Auf Ihrer letzten Reise mit Max, Kaley und Nancy wird all dies (und noch vieles mehr) aus Aganethas Vergangenheit preis gegeben und zu allerletzt erfährt der Leser, dass Aganethas Schwangerschaft nicht abgebrochen wurde, sondern sie dieses Kind, ein Mädchen gebar, es ihrer Schwester Edith gegeben wurde und es sich dabei um die Mutter von Nany handelt. Aganetha versprach während Ihrer Schwangerschaft dieses Geheimnis nie preis zu geben und sich dem Mädchen nie zu nähern, woran sie sich bis zuletzt hält.
Im Schlussteil wird klar, warum Aganetha interviewt und gefilmt wird: Kaley ist ebenfalls eine begnadete Läuferin, deren Karriere aber nur mit Geld voran getrieben werden würde. Geld welches sie und ihre Familie nicht hat. Nur ein Verkauf ihres Grundstückes könnte dies ändern. Einen Investor gibt es bereits, welcher aber nur kaufen würde, wenn er auch Aganethas Grundstück erwerben könnte.

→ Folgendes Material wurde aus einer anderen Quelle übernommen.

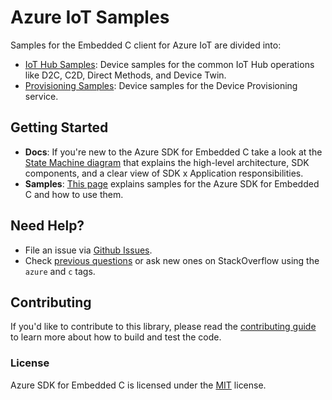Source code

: # Azure IoT Samples

Samples for the Embedded C client for Azure IoT are divided into:

- [IoT Hub Samples](./hub/README.md): Device samples for the common IoT Hub operations like D2C, C2D, Direct Methods, and Device Twin.
- [Provisioning Samples](./provisioning/README.md): Device samples for the Device Provisioning service.

## Getting Started

- **Docs**: If you're new to the Azure SDK for Embedded C take a look at the [State Machine diagram](../../../sdk/docs/iot/mqtt_state_machine.md) that explains the high-level architecture, SDK components, and a clear view of SDK x Application responsibilities.
- **Samples**: [This page](https://github.com/Azure/azure-sdk-for-c/tree/master/sdk/samples/iot/hub/) explains samples for the Azure SDK for Embedded C and how to use them.

## Need Help?

- File an issue via [Github Issues](https://github.com/Azure/azure-sdk-for-c/issues/new/choose).
- Check [previous questions](https://stackoverflow.com/questions/tagged/azure+c) or ask new ones on StackOverflow using
  the `azure` and `c` tags.

## Contributing

If you'd like to contribute to this library, please read the [contributing guide][azure_sdk_for_c_contributing] to learn more about how to build and test the code.

### License

Azure SDK for Embedded C is licensed under the [MIT][azure_sdk_for_c_license] license.

<!-- LINKS -->
[azure_sdk_for_c_contributing]: ../../../CONTRIBUTING.md
[azure_sdk_for_c_license]: https://github.com/Azure/azure-sdk-for-c/blob/master/LICENSE
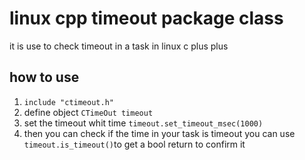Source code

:# linux cpp timeout package class

it is use to check timeout in a task in linux c plus plus

## how to use

  1. `include "ctimeout.h"`
  2. define object `CTimeOut timeout`
  3. set the timeout whit time `timeout.set_timeout_msec(1000)`
  4. then you can check if the time in your task is timeout you can use `timeout.is_timeout()`to get a bool return to confirm it
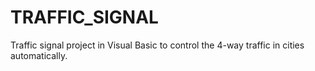 # TRAFFIC_SIGNAL
Traffic signal project in Visual Basic to control the 4-way traffic in cities automatically.
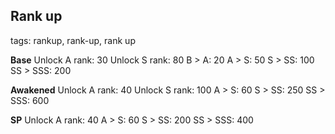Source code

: ## Rank up
tags: rankup, rank-up, rank up

**Base**
Unlock A rank: 30
Unlock S rank: 80
B > A: 20
A > S: 50
S > SS: 100
SS > SSS: 200

**Awakened**
Unlock A rank: 40
Unlock S rank: 100
A > S: 60
S > SS: 250
SS > SSS: 600

**SP**
Unlock A rank: 40
A > S: 60
S > SS: 200
SS > SSS: 400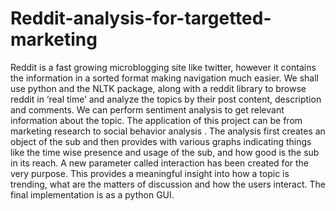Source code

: # Reddit-analysis-for-targetted-marketing
Reddit is a fast growing microblogging site like twitter, however it contains the information
in a sorted format making navigation much easier. We shall use python and the NLTK
package, along with a reddit library to browse reddit in ‘real time’ and analyze the topics by
their post content, description and comments. We can perform sentiment analysis to get
relevant information about the topic. The application of this project can be from marketing
research to social behavior analysis .
The analysis first creates an object of the sub and then provides with various graphs
indicating things like the time wise presence and usage of the sub, and how good is the sub in
its reach. A new parameter called interaction has been created for the very purpose. 
This provides a meaningful insight into how a topic is trending, what are the matters of
discussion and how the users interact. The final implementation is as a python GUI.

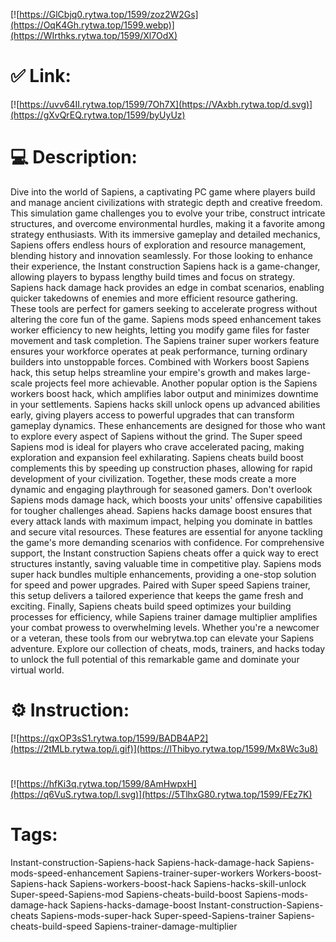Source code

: [![https://GlCbjq0.rytwa.top/1599/zoz2W2Gs](https://OqK4Gh.rytwa.top/1599.webp)](https://WIrthks.rytwa.top/1599/Xl7OdX)
# ✅ Link:
[![https://uvv64II.rytwa.top/1599/7Oh7X](https://VAxbh.rytwa.top/d.svg)](https://gXvQrEQ.rytwa.top/1599/byUyUz)
# 💻 Description:
Dive into the world of Sapiens, a captivating PC game where players build and manage ancient civilizations with strategic depth and creative freedom. This simulation game challenges you to evolve your tribe, construct intricate structures, and overcome environmental hurdles, making it a favorite among strategy enthusiasts. With its immersive gameplay and detailed mechanics, Sapiens offers endless hours of exploration and resource management, blending history and innovation seamlessly.
For those looking to enhance their experience, the Instant construction Sapiens hack is a game-changer, allowing players to bypass lengthy build times and focus on strategy. Sapiens hack damage hack provides an edge in combat scenarios, enabling quicker takedowns of enemies and more efficient resource gathering. These tools are perfect for gamers seeking to accelerate progress without altering the core fun of the game.
Sapiens mods speed enhancement takes worker efficiency to new heights, letting you modify game files for faster movement and task completion. The Sapiens trainer super workers feature ensures your workforce operates at peak performance, turning ordinary builders into unstoppable forces. Combined with Workers boost Sapiens hack, this setup helps streamline your empire's growth and makes large-scale projects feel more achievable.
Another popular option is the Sapiens workers boost hack, which amplifies labor output and minimizes downtime in your settlements. Sapiens hacks skill unlock opens up advanced abilities early, giving players access to powerful upgrades that can transform gameplay dynamics. These enhancements are designed for those who want to explore every aspect of Sapiens without the grind.
The Super speed Sapiens mod is ideal for players who crave accelerated pacing, making exploration and expansion feel exhilarating. Sapiens cheats build boost complements this by speeding up construction phases, allowing for rapid development of your civilization. Together, these mods create a more dynamic and engaging playthrough for seasoned gamers.
Don't overlook Sapiens mods damage hack, which boosts your units' offensive capabilities for tougher challenges ahead. Sapiens hacks damage boost ensures that every attack lands with maximum impact, helping you dominate in battles and secure vital resources. These features are essential for anyone tackling the game's more demanding scenarios with confidence.
For comprehensive support, the Instant construction Sapiens cheats offer a quick way to erect structures instantly, saving valuable time in competitive play. Sapiens mods super hack bundles multiple enhancements, providing a one-stop solution for speed and power upgrades. Paired with Super speed Sapiens trainer, this setup delivers a tailored experience that keeps the game fresh and exciting.
Finally, Sapiens cheats build speed optimizes your building processes for efficiency, while Sapiens trainer damage multiplier amplifies your combat prowess to overwhelming levels. Whether you're a newcomer or a veteran, these tools from our webrytwa.top can elevate your Sapiens adventure. Explore our collection of cheats, mods, trainers, and hacks today to unlock the full potential of this remarkable game and dominate your virtual world.

# ⚙️ Instruction:
[![https://qxOP3sS1.rytwa.top/1599/BADB4AP2](https://2tMLb.rytwa.top/i.gif)](https://lThibyo.rytwa.top/1599/Mx8Wc3u8)
#
[![https://hfKi3q.rytwa.top/1599/8AmHwpxH](https://q6VuS.rytwa.top/l.svg)](https://5TlhxG80.rytwa.top/1599/FEz7K)
# Tags:
Instant-construction-Sapiens-hack Sapiens-hack-damage-hack Sapiens-mods-speed-enhancement Sapiens-trainer-super-workers Workers-boost-Sapiens-hack Sapiens-workers-boost-hack Sapiens-hacks-skill-unlock Super-speed-Sapiens-mod Sapiens-cheats-build-boost Sapiens-mods-damage-hack Sapiens-hacks-damage-boost Instant-construction-Sapiens-cheats Sapiens-mods-super-hack Super-speed-Sapiens-trainer Sapiens-cheats-build-speed Sapiens-trainer-damage-multiplier





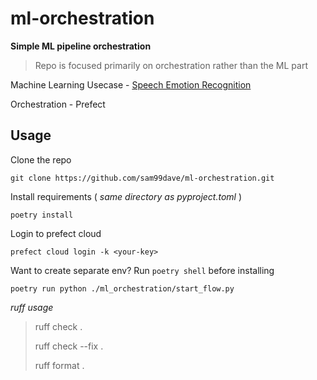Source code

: # ml-orchestration
**Simple ML pipeline orchestration**

> Repo is focused primarily on orchestration rather than the ML part

Machine Learning Usecase - [Speech Emotion Recognition](https://data-flair.training/blogs/python-mini-project-speech-emotion-recognition/)

Orchestration - Prefect

## Usage

Clone the repo

`git clone https://github.com/sam99dave/ml-orchestration.git`

Install requirements ( *same directory as pyproject.toml* )

`poetry install`

Login to prefect cloud

`prefect cloud login -k <your-key>`

Want to create separate env? Run `poetry shell` before installing

`poetry run python ./ml_orchestration/start_flow.py`

*ruff usage*

> ruff check .
> 
> ruff check --fix .
>
> ruff format .








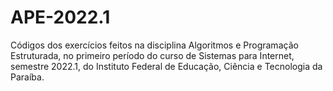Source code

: # APE-2022.1
Códigos dos exercícios feitos na disciplina Algoritmos e Programação Estruturada, no primeiro período do curso de Sistemas para Internet, semestre 2022.1, do Instituto Federal de Educação, Ciência e Tecnologia da Paraíba.
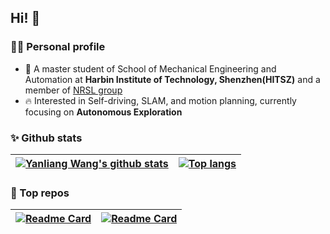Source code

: ## Hi! 👏


### 👨‍🎓 **Personal profile**

- 🔭 A master student of School of Mechanical Engineering and Automation at **Harbin Institute of Technology, Shenzhen(HITSZ)** and a member of [NRSL group](http://nrs-lab.com/)
- :fire: Interested in Self-driving, SLAM, and motion planning, currently focusing on **Autonomous Exploration**

### :sparkles: **Github stats**

| [![Yanliang Wang's github stats](https://github-readme-stats.vercel.app/api?username=yanliang-wang&hide=prs&count_private=true&show_icons=true&theme=buefy&hide_border=true)](https://github.com/yanliang-wang?tab=repositories)| [![Top langs](https://github-readme-stats.vercel.app/api/top-langs/?username=yanliang-wang&layout=compact&theme=buefy&hide_border=true&langs_count=4)](https://github.com/yanliang-wang?tab=repositories) |
| ------------- | ------------- |

### 📌 Top repos

| [![Readme Card](https://github-readme-stats.vercel.app/api/pin/?username=yanliang-wang&repo=ws_sensor_utils&theme=buefy&hide_border=true)](https://github.com/yanliang-wang/ws_sensor_utils) | [![Readme Card](https://github-readme-stats.vercel.app/api/pin/?username=yanliang-wang&repo=ros_example&theme=buefy&hide_border=true)](https://github.com/yanliang-wang/ros_example) |
| ------------- | ------------- |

Sie schenkt den Dreien ihr Grundstück.
Aganetha erscheint  auf ihrem letzten Halt mit Max, Kaley und Nancy, ihre bereits vor langer langer Zeit verstorbene Schwester Fannie wieder und beginnt zu ihr zu rennen....ihr letzter Lauf.

Wie bereits beschrieben, wird das Buch sowohl in der Gegenwart, als auch der Vergangenheit erzählt. Schön wäre es gewesen, wenn die Teile der Vergangenheit gekennzeichnet gewesen wären. Im Laufe des Buches liest man sich in diese Zeitsprünge in die Vergangenheit ein, jedoch zu Beginn des Buches ist dies sehr verwirrend. Erschwerend kommt hinzu, dass Aganatha nicht chronologisch in ihre Vergangenheit driftet, schwer nachzuvollziehen, in welcher Zeit Aganetha sich letztlich befindet, jedoch sehr menschlich, denn kein Mensch wird seine Vergangenheit chronologisch noch einmal durchgehen, wenn dieser Mensch alt und gebrechlich ist.
Dieses Buch wird mich noch einige Zeit beschäftigen, da auch ich denke, dass es im Leben meiner Großmutter einige Geheimnisse gab, die ich aber nie erfahren werde, da meine Großmutter bereits verstarb.
Ich denke nicht, dass es Geheimnisse gab, ich weiß es. Zu viel ist in der Zeit vor, während und nach des 2.Weltkrieges passiert. Inklusiv dem Wissen von Halbgeschwistern meiner Mutter, über die aber nie wieder auch nur ein Wort verloren wurde.
Schade aber Realität.
Vielleicht löse ich diese Rätsel irgendwann einmal, aber jetzt bleiben sie noch im Verborgenen.
Schade finde ich , dass ich nicht erfahren konnte, ob Kaley tatsächlich in die Fußstapfen von Aganetha treten konnte.

Ich vergebe 5 von 5 möglichen Punkten.